Figure 6. PCNA regulates TLK1 and TLK2 DNA damage recruitment via interaction with their PIP-box.

Figure 6.

(A-B) Volcano plot of proteomic analyses between TLK1 wildtype and catalytic mutant D607A or N-terminal fragment a.a. 1–240. Data was analyzed using Perseus and represents technical duplicate data.

(C) Sequence alignment of the canonical and non-canonical PIP-box between TLK, TLK2, and other PCNA interacting proteins. PIP-box QxxϕxxΨΨ, where x represents any amino acid, ϕ represents hydrophobic residues, and Ψ represents aromatic residues) or non-canonical sequences (xxxϕxxΨΨ).

(D) Sequence alignment of the TLK1 and TLK2 PIP-box across species.

(E-F) TLK1 and TLK2 interact with PCNA. HEK293T cells transfected with SFB-TLK1 wildtype, D607A, or PIP box mutant Y149A F150A D607A. Cells were pulled down by streptavidin beads and analyzed by western blot using indicated antibodies.

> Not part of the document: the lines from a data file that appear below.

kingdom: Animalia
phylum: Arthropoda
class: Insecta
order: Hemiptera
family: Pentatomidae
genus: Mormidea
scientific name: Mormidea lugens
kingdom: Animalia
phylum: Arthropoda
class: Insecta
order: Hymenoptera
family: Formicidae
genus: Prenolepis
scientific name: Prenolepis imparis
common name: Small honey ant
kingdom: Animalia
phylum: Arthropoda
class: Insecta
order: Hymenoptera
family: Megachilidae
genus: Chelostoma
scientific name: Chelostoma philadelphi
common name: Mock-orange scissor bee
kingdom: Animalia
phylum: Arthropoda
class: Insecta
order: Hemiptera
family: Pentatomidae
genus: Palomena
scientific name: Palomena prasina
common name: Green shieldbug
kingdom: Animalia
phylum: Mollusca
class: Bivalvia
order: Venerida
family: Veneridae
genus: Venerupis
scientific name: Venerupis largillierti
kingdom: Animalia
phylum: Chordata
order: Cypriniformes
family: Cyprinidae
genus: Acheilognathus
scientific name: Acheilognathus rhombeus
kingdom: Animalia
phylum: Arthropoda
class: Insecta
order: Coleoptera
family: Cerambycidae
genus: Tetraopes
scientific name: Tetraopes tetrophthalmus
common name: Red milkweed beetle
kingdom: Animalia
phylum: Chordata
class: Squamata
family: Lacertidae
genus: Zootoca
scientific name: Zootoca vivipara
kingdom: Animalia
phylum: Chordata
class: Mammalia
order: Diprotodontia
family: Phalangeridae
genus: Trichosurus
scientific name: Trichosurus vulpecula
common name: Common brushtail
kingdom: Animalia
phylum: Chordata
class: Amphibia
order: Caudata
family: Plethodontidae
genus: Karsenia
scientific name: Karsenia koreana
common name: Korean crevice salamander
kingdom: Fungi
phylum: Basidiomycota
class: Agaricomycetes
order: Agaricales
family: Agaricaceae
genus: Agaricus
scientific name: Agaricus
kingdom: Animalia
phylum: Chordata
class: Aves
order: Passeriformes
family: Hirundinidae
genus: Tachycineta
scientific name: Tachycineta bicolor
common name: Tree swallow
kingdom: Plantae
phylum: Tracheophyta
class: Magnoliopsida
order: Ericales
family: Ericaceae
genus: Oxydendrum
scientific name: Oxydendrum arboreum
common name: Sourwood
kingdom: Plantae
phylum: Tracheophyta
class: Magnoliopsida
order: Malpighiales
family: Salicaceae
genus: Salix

(G-I) TLK1 PIP box is required for DNA damage recruitment. G. GFP-TLK1D607A and D607A PCNA binding defective mutant (Y149A/F150A) protein expression. H. Representative images of indicated mutants at 10 mins after laser-induced micro-irradiation. The irradiated area is induced by the arrows. I. DNA damage recruitment kinetics quantification as in H. N = 10 cells.

(J-L) TLK2 PIP box is required for DNA damage recruitment. J. GFP-TLK2D613A and D613A PCNA binding defective mutant (Y86A/F87A) protein expression. K. Representative images of indicated mutants at 10 mins after laser-induced micro-irradiation. The irradiated area is induced by the arrows. L. DNA damage recruitment kinetics quantification as in K. n≥10.